So here are my efforts. Firstly, here’s a basic code. I had to change it a bit because in my actual problem there are no issues with ordering the indices of the matrix, and I also wanted ‘timeconsuming’ to be more time consuming, so I added a stupid loop into it to slow it down. The index and value vectors can be shared and the sparse matrix constructed at the end.
using SparseArrays
function timeconsuming(params)
index = zeros(Int64, 10000, 1)
value = zeros(Float64, 10000, 1)
for k = 1:1000
ind = 10 * (k - 1) .+ (1:10)
index[ind] = 1000 * (k - 1) .+ Int64.(ceil.(1000 .* rand(10, 1)))
value[ind] = params
end
for k = 1:100
dum = rand(1000,1000)
end
return index, value
end
function test()
index = zeros(Int64, 1000000, 1)
value = zeros(Float64, 1000000, 1)
J = repeat(transpose(collect(1:100)), 10000,1)
for p = 1:100
params = rand(1, 10)
ind = 10000 * (p - 1) .+ (1:10000)
index[ind], value[ind] = timeconsuming(params)
end
Z = sparse(vec(index), J[:], vec(value), 1000000, 100)
return Z
end
which gives
@time Z = test(); 40.613715 seconds (225.51 k allocations: 74.619 GiB, 21.99% gc time)
With @threads, this becomes
using SparseArrays, SharedArrays, Distributed
function timeconsuming(params)
index = zeros(Int64, 10000, 1)
value = zeros(Float64, 10000, 1)
for k = 1:1000
ind = 10 * (k - 1) .+ (1:10)
index[ind] = 1000 * (k - 1) .+ Int64.(ceil.(1000 .* rand(10, 1)))
value[ind] = params
end
for k = 1:100
dum = rand(1000, 1000)
end
return index, value
end
function test()
index = SharedArray{Int64,2}(1000000, 1)
value = SharedArray{Float64,2}(1000000, 1)
J = repeat(transpose(collect(1:100)), 10000, 1)
Threads.@threads for p = 1:100
params = rand(1, 10)
ind = 10000 * (p - 1) .+ (1:10000)
index[ind], value[ind] = timeconsuming(params)
end
Z = sparse(vec(index), J[:], vec(value), 1000000, 100)
return Z
end
and @time Z = test(); 22.801165 seconds (228.17 k allocations: 74.604 GiB, 30.57% gc time)
and finally with @distributed
using SparseArrays, SharedArrays, Distributed
addprocs(12)
@everywhere begin
function timeconsuming(params)
index = zeros(Int64, 10000, 1)
value = zeros(Float64, 10000, 1)
for k = 1:1000
ind = 10 * (k - 1) .+ (1:10)
index[ind] = 1000 * (k - 1) .+ Int64.(ceil.(1000 .* rand(10, 1)))
value[ind] = params
end
for k = 1:100
dum = rand(1000,1000)
end
return index, value
end
end
function test()
index = SharedArray{Int64,2}(1000000, 1)
value = SharedArray{Float64,2}(1000000, 1)
J = repeat(transpose(collect(1:100)), 10000, 1)

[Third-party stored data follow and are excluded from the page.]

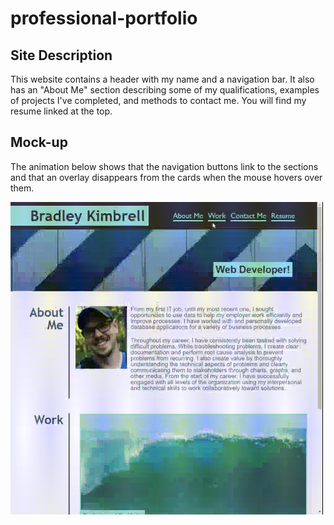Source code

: # professional-portfolio
## Site Description
This website contains a header with my name and a navigation bar. It also has an "About Me" section describing some of my qualifications, examples of projects I've completed, and methods to contact me. You will find my resume linked at the top.
## Mock-up
The animation below shows that the navigation buttons link to the sections and that an overlay disappears from the cards when the mouse hovers over them.

<img src='./assets/images/professional-portfolio.gif' alt='professional portfolio animated gif' width='500' height='500' />
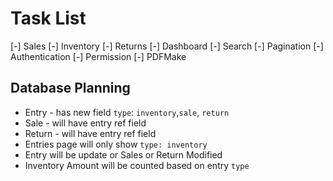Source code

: # Task List

[-] Sales
[-] Inventory
[-] Returns
[-] Dashboard
[-] Search
[-] Pagination
[-] Authentication
[-] Permission
[-] PDFMake

## Database Planning

- Entry - has new field `type`: `inventory`,`sale`, `return`
- Sale - will have entry ref field
- Return - will have entry ref field
- Entries page will only show `type: inventory`
- Entry will be update or Sales or Return Modified
- Inventory Amount will be counted based on entry `type`

<!-- TODO: Adjusting Bill -->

@sync @distributed for p = 1:100
params = rand(1, 10)
ind = 10000 * (p - 1) .+ (1:10000)
index[ind], value[ind] = timeconsuming(params)
end
Z = sparse(vec(index), J[:], vec(value), 1000000, 100)
return Z
end
and @time Z = test(); 15.664146 seconds (12.10 k allocations: 53.835 MiB)
This last seems to be the better of the two.
I think I’ve learned a few things, and I’ll now have to see what I can do with my actual code. Thanks to everybody for helping, and any further comments would be gratefully received.